Ernährung: Die Kornnatter sollt man alle ein-zwei Wochen füttern. Sie fressen Mäuse, Ratten und Küken. Man kann Kornnattern problemlos an tote Futtertiere gewöhnen. Außerdem sollte man die Kornnatter zur Fütterung aus dem Terrarium entnehmen, damit sie kein Bodensubstrat frisst oder von einer anderen auf die Maus los geht. Das hat nähmlich schwere Folgen, an der beide Kornnatter sterben (ersticken) können und das will ja keiner.

 

Geschlechtsbestimmung:

  • Männchen: Schwanz ist etwas länger; Schwanz ist aufgrund der Hemipenes am Schwanzansatz dicker
  • Weibchen:Schwanz ist etwas kürzer, Schwanz verjüngt sich abrupter

 

Geschlechtsreife und Winterruhe: Die Kornnatter ist nach ungefähr zwei Jahren geschlechtsreif. Trotzdem sollte man Weibchen erst ab 400g verpaaren, weil sie die Hälfte ihres Gewichtes verlieren und sie sonst sterben. Kornnattern paaren sich nach der Winterruhe, die von November bis Februar dauert. Außerdem paaren sie sich dann noch mal im Herbst. Die Winterruhe führt man bei Temperaturen von 14°C-15°C durch.

 

Trächtigkeit und Eiablage: Das Weibchen sollte, wenn es trächtig ist, so wenig Stress wie möglich ausgesetzt sein. Darum sollte man das Männchen aus dem Terrarium entnehmen.
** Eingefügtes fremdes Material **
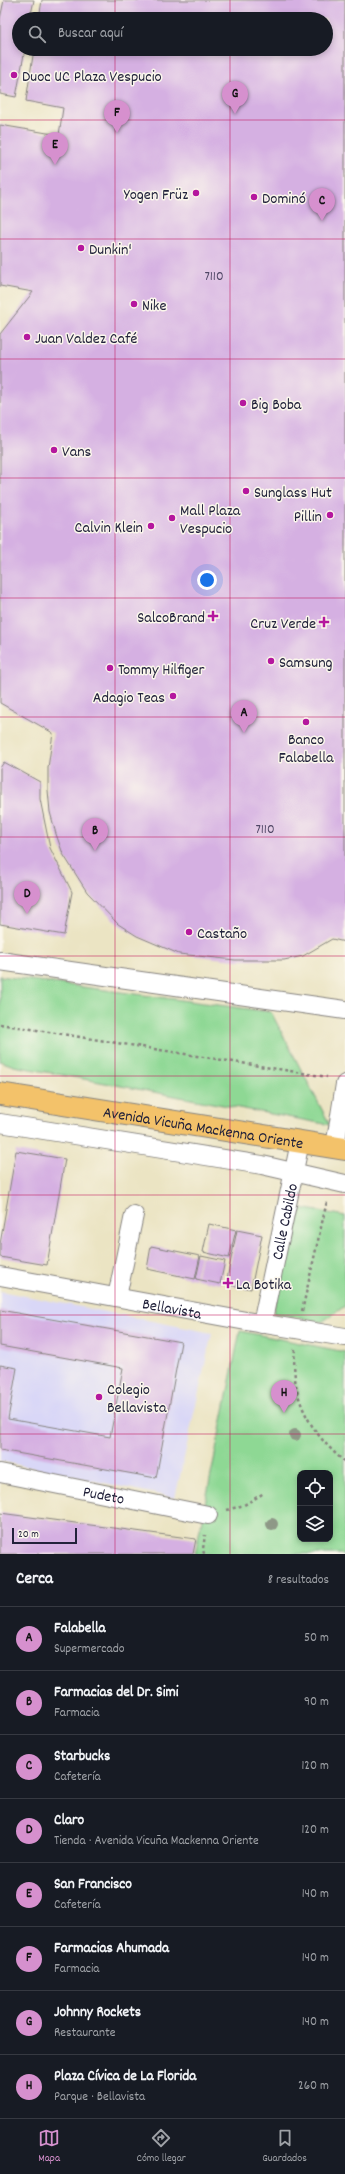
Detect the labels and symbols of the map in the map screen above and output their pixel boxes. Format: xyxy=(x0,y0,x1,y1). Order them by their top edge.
place label: Duoc UC Plaza Vespucio xyxy=(22,66,162,89)
marker: Duoc UC Plaza Vespucio xyxy=(9,70,19,80)
pin: G xyxy=(222,81,248,114)
pin: F xyxy=(104,100,130,133)
pin: E xyxy=(42,132,68,165)
place label: Yogen Früz xyxy=(124,184,188,207)
marker: Yogen Früz xyxy=(191,188,201,198)
place label: Dominó xyxy=(262,188,306,211)
pin: C xyxy=(309,188,335,221)
marker: Dominó xyxy=(249,192,259,202)
place label: Dunkin' xyxy=(89,239,132,262)
marker: Dunkin' xyxy=(76,243,86,253)
house number: 7110 xyxy=(204,267,224,287)
place label: Nike xyxy=(142,295,166,318)
marker: Nike xyxy=(129,299,139,309)
place label: Juan Valdez Café xyxy=(35,328,138,351)
marker: Juan Valdez Café xyxy=(22,332,32,342)
place label: Big Boba xyxy=(251,394,302,417)
marker: Big Boba xyxy=(238,398,248,408)
place label: Vans xyxy=(62,441,92,464)
marker: Vans xyxy=(49,445,59,455)
place label: Sunglass Hut xyxy=(254,482,332,505)
marker: Sunglass Hut xyxy=(241,486,251,496)
place label: Mall Plaza Vespucio xyxy=(180,500,241,541)
place label: Pillin xyxy=(294,506,322,529)
marker: Pillin xyxy=(325,510,335,520)
marker: Mall Plaza Vespucio xyxy=(167,513,177,523)
place label: Calvin Klein xyxy=(75,517,143,540)
marker: Calvin Klein xyxy=(146,521,156,531)
your location xyxy=(197,570,217,590)
place label: SalcoBrand xyxy=(137,607,205,630)
marker: SalcoBrand xyxy=(208,611,218,621)
place label: Cruz Verde xyxy=(250,613,316,636)
marker: Cruz Verde xyxy=(319,617,329,627)
place label: Samsung xyxy=(279,652,333,675)
marker: Samsung xyxy=(266,656,276,666)
place label: Tommy Hilfiger xyxy=(118,659,205,682)
marker: Tommy Hilfiger xyxy=(105,663,115,673)
place label: Adagio Teas xyxy=(93,687,165,710)
marker: Adagio Teas xyxy=(168,691,178,701)
pin: A xyxy=(231,700,257,733)
marker: Banco Falabella xyxy=(301,717,311,727)
place label: Banco Falabella xyxy=(278,729,334,770)
pin: B xyxy=(82,818,108,851)
house number: 7110 xyxy=(255,820,275,840)
pin: D xyxy=(14,881,40,914)
place label: Castaño xyxy=(197,923,247,946)
marker: Castaño xyxy=(184,927,194,937)
street label: Avenida Vicuña Mackenna Oriente xyxy=(101,1102,305,1156)
street label: Calle Cabildo xyxy=(267,1181,305,1262)
place label: La Botika xyxy=(236,1274,292,1297)
marker: La Botika xyxy=(223,1278,233,1288)
street label: Bellavista xyxy=(140,1293,204,1327)
place label: Colegio Bellavista xyxy=(107,1379,167,1420)
pin: H xyxy=(271,1380,297,1413)
marker: Colegio Bellavista xyxy=(94,1392,104,1402)
street label: Pudeto xyxy=(81,1481,126,1512)
scale bar xyxy=(12,1526,77,1545)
Zum Eier ablegen benötigt sie eine Box mit Vermiculit, welches sehr gut für die Eiablage ist. Vermiculit speichert die Wasser-Menge gut, man sollte das Vermiculit feucht aber nicht nass machen. Die Eiablagezeit ist nach der Winterruhe zwischen März und Juni. Die Trächtigkeitsdauer beträgt 29-70 Tagen. Dann legt sie zwischen 8-20 Eier ab.

 

Ausbrütung: Die Temperaturen sollten zur Ausbrütung zwischen 26°C und 30°C liegen. 28°C sind am günstigsten. Man erreicht diese Temperaturen in einem Inkubator, der extra zum Eier ausbrüten da ist. Man darf aber niemals die Eier drehen, sonsts stirbt der Embryo ab. Wachseier und Schimmeleier sollten sofort entfernt werden, sonst können auch die anderen Eier daran leiden und sterben. Die Schlangen schlüpfen nach ungefähr 50-80 Tagen, kann aber auch länger dauern. Einige Tage vor dem Schlupf fallen die Eier in sich zusammen.

 

Verhalten: Sie ist Dämmerungs und Nachtaktiv. Tagsüber versteckt sie sich meistens.